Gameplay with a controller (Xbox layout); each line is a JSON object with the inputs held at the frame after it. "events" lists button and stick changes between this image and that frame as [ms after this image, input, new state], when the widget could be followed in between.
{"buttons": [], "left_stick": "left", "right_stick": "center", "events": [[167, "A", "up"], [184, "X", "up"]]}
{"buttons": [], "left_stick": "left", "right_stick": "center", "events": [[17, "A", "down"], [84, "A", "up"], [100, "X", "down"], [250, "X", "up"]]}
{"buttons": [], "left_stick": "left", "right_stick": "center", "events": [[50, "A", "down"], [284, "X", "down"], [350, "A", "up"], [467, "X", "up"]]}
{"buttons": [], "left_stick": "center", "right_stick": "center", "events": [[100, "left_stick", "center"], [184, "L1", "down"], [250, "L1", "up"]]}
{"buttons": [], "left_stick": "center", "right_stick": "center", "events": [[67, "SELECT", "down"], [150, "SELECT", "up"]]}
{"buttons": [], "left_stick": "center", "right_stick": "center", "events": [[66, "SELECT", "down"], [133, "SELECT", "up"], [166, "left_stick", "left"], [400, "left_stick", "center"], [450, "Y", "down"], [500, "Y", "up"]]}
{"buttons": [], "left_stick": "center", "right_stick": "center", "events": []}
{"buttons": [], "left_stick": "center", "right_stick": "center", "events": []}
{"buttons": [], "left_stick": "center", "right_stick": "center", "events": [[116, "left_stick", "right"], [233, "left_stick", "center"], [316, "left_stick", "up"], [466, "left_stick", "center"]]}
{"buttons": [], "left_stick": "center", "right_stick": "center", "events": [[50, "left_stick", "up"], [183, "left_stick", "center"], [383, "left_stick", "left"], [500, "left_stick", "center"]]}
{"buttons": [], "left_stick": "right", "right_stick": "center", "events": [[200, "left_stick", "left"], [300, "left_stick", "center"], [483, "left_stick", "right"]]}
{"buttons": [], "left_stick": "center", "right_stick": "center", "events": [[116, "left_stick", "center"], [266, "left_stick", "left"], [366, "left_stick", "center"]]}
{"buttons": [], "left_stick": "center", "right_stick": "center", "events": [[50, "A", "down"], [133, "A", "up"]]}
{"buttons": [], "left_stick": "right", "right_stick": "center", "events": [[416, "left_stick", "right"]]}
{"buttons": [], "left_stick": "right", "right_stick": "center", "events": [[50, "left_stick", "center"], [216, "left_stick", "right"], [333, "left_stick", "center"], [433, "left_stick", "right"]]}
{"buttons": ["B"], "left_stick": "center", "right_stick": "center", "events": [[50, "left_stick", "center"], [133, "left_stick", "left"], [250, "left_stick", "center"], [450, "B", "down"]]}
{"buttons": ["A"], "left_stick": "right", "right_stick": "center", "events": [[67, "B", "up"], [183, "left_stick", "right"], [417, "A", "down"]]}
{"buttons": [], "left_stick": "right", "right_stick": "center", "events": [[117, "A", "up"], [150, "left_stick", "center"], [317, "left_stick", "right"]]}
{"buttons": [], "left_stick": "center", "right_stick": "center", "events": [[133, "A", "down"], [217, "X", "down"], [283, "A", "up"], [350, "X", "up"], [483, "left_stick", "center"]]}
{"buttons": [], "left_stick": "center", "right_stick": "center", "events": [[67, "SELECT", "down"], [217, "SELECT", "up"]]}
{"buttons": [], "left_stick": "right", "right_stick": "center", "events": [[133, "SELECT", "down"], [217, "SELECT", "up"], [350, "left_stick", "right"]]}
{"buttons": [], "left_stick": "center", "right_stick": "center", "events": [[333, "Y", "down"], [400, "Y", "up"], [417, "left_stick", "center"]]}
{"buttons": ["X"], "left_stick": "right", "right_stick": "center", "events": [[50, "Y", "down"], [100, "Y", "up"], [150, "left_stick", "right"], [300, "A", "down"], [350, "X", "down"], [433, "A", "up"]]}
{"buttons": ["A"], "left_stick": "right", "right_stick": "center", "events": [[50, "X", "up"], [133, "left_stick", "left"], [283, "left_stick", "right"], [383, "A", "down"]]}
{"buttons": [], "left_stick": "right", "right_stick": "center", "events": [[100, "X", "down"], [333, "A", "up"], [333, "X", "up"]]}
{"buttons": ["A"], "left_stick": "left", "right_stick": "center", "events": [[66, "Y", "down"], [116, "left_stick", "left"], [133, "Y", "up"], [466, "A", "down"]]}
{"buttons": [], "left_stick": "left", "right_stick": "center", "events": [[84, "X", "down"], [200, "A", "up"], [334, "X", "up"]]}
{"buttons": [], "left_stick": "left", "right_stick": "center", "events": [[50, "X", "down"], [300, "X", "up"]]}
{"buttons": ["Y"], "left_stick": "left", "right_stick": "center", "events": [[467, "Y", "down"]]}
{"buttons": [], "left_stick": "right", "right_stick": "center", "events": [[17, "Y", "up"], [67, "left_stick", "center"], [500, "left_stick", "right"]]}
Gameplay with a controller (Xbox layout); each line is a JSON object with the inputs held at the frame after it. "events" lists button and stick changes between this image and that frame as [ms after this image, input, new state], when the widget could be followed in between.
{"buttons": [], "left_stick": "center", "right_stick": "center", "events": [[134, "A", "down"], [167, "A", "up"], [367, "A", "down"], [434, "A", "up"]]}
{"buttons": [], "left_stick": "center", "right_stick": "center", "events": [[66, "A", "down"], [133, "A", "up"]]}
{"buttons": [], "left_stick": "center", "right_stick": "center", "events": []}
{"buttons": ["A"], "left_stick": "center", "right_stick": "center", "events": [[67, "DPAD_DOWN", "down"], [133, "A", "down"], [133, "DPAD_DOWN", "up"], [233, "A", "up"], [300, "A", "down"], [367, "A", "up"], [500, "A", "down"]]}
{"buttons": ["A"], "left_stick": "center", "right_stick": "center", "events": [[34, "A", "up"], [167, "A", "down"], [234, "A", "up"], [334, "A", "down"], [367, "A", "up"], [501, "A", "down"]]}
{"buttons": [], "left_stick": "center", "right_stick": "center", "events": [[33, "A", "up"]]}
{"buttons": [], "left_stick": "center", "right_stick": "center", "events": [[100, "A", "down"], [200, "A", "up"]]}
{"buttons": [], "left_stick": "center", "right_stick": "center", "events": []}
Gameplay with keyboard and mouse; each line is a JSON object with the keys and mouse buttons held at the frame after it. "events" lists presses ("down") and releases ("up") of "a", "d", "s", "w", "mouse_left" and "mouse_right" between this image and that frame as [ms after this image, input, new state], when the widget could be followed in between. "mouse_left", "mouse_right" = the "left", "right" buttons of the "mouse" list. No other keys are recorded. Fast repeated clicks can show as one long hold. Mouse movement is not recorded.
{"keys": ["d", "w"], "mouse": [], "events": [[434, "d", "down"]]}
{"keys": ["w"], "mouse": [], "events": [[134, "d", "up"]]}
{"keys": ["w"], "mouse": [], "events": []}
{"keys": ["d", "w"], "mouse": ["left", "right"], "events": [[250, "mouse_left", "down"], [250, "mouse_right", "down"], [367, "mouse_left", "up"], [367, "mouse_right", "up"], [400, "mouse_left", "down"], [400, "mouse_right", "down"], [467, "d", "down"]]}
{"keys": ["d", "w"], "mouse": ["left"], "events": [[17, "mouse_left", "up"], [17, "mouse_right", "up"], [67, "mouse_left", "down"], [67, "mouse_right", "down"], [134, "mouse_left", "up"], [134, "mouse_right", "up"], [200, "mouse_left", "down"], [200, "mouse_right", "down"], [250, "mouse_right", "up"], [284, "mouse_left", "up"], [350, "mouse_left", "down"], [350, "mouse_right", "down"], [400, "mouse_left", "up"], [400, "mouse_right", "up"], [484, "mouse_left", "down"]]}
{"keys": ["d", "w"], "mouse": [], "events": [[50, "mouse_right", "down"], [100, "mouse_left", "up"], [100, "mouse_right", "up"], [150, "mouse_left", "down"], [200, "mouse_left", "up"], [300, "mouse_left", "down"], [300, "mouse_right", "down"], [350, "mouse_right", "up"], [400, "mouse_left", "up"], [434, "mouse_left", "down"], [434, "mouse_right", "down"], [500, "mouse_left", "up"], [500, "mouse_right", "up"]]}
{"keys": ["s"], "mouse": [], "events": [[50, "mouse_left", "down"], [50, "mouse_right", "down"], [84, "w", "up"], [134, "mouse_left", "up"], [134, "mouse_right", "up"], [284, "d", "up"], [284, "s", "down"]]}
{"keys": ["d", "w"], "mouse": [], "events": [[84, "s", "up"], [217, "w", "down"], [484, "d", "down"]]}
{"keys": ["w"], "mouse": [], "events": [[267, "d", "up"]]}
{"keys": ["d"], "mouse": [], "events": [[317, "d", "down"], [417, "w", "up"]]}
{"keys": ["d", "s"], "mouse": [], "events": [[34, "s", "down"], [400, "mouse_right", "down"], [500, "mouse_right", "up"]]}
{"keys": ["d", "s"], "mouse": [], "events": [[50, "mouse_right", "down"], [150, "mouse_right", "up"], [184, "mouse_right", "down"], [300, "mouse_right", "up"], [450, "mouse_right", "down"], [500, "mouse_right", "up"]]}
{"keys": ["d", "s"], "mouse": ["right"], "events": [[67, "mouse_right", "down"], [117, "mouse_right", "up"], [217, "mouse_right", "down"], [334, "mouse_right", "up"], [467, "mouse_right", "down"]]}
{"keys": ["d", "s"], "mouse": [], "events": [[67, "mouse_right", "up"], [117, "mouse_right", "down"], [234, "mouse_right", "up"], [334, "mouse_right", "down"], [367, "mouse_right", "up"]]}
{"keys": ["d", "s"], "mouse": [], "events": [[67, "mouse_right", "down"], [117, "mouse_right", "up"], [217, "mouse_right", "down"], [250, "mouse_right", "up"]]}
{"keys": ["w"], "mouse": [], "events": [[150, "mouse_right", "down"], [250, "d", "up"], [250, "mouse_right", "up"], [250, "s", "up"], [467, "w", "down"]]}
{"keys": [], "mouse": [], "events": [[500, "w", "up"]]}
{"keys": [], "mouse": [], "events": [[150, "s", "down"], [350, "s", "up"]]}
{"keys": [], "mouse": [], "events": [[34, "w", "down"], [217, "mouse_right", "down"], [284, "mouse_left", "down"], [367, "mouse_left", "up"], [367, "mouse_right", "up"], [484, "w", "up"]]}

**WHAT TO WORK ON:**
If a line above holds the word "SELECT", copy it.

**SOLUTION:**
{"buttons": [], "left_stick": "center", "right_stick": "center", "events": [[67, "SELECT", "down"], [150, "SELECT", "up"]]}
{"buttons": [], "left_stick": "center", "right_stick": "center", "events": [[66, "SELECT", "down"], [133, "SELECT", "up"], [166, "left_stick", "left"], [400, "left_stick", "center"], [450, "Y", "down"], [500, "Y", "up"]]}
{"buttons": [], "left_stick": "center", "right_stick": "center", "events": [[67, "SELECT", "down"], [217, "SELECT", "up"]]}
{"buttons": [], "left_stick": "right", "right_stick": "center", "events": [[133, "SELECT", "down"], [217, "SELECT", "up"], [350, "left_stick", "right"]]}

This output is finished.